→ Listings of elements and their boxes
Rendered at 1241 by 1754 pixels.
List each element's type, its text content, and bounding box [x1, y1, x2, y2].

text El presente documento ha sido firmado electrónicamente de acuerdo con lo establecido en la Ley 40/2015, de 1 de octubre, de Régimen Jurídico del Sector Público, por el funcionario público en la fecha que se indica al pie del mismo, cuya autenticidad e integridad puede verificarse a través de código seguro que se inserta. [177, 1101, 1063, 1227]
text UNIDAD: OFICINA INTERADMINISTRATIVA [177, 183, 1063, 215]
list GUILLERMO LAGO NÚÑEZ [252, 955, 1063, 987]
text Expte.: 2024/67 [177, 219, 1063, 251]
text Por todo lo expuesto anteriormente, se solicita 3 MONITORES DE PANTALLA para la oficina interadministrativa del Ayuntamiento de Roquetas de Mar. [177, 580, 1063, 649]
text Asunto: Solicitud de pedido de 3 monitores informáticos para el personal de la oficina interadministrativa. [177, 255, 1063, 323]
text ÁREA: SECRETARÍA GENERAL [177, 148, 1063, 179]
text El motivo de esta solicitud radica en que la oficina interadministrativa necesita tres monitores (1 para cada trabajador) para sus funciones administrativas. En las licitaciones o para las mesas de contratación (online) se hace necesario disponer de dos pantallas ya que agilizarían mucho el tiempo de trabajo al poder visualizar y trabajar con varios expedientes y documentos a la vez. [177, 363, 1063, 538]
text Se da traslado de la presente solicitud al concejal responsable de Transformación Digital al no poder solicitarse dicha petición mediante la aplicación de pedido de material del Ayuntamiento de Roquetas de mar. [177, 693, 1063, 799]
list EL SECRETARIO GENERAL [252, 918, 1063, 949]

→ Objective
Reproduce every line of the items above verbatim, leaving nothing out and changing nothing.

→ Result of this exercise
Rendered at 1241 by 1754 pixels.
List each element's type, its text content, and bounding box [x1, y1, x2, y2].

text El presente documento ha sido firmado electrónicamente de acuerdo con lo establecido en la Ley 40/2015, de 1 de octubre, de Régimen Jurídico del Sector Público, por el funcionario público en la fecha que se indica al pie del mismo, cuya autenticidad e integridad puede verificarse a través de código seguro que se inserta. [177, 1101, 1063, 1227]
text UNIDAD: OFICINA INTERADMINISTRATIVA [177, 183, 1063, 215]
list GUILLERMO LAGO NÚÑEZ [252, 955, 1063, 987]
text Expte.: 2024/67 [177, 219, 1063, 251]
text Por todo lo expuesto anteriormente, se solicita 3 MONITORES DE PANTALLA para la oficina interadministrativa del Ayuntamiento de Roquetas de Mar. [177, 580, 1063, 649]
text Asunto: Solicitud de pedido de 3 monitores informáticos para el personal de la oficina interadministrativa. [177, 255, 1063, 323]
text ÁREA: SECRETARÍA GENERAL [177, 148, 1063, 179]
text El motivo de esta solicitud radica en que la oficina interadministrativa necesita tres monitores (1 para cada trabajador) para sus funciones administrativas. En las licitaciones o para las mesas de contratación (online) se hace necesario disponer de dos pantallas ya que agilizarían mucho el tiempo de trabajo al poder visualizar y trabajar con varios expedientes y documentos a la vez. [177, 363, 1063, 538]
text Se da traslado de la presente solicitud al concejal responsable de Transformación Digital al no poder solicitarse dicha petición mediante la aplicación de pedido de material del Ayuntamiento de Roquetas de mar. [177, 693, 1063, 799]
list EL SECRETARIO GENERAL [252, 918, 1063, 949]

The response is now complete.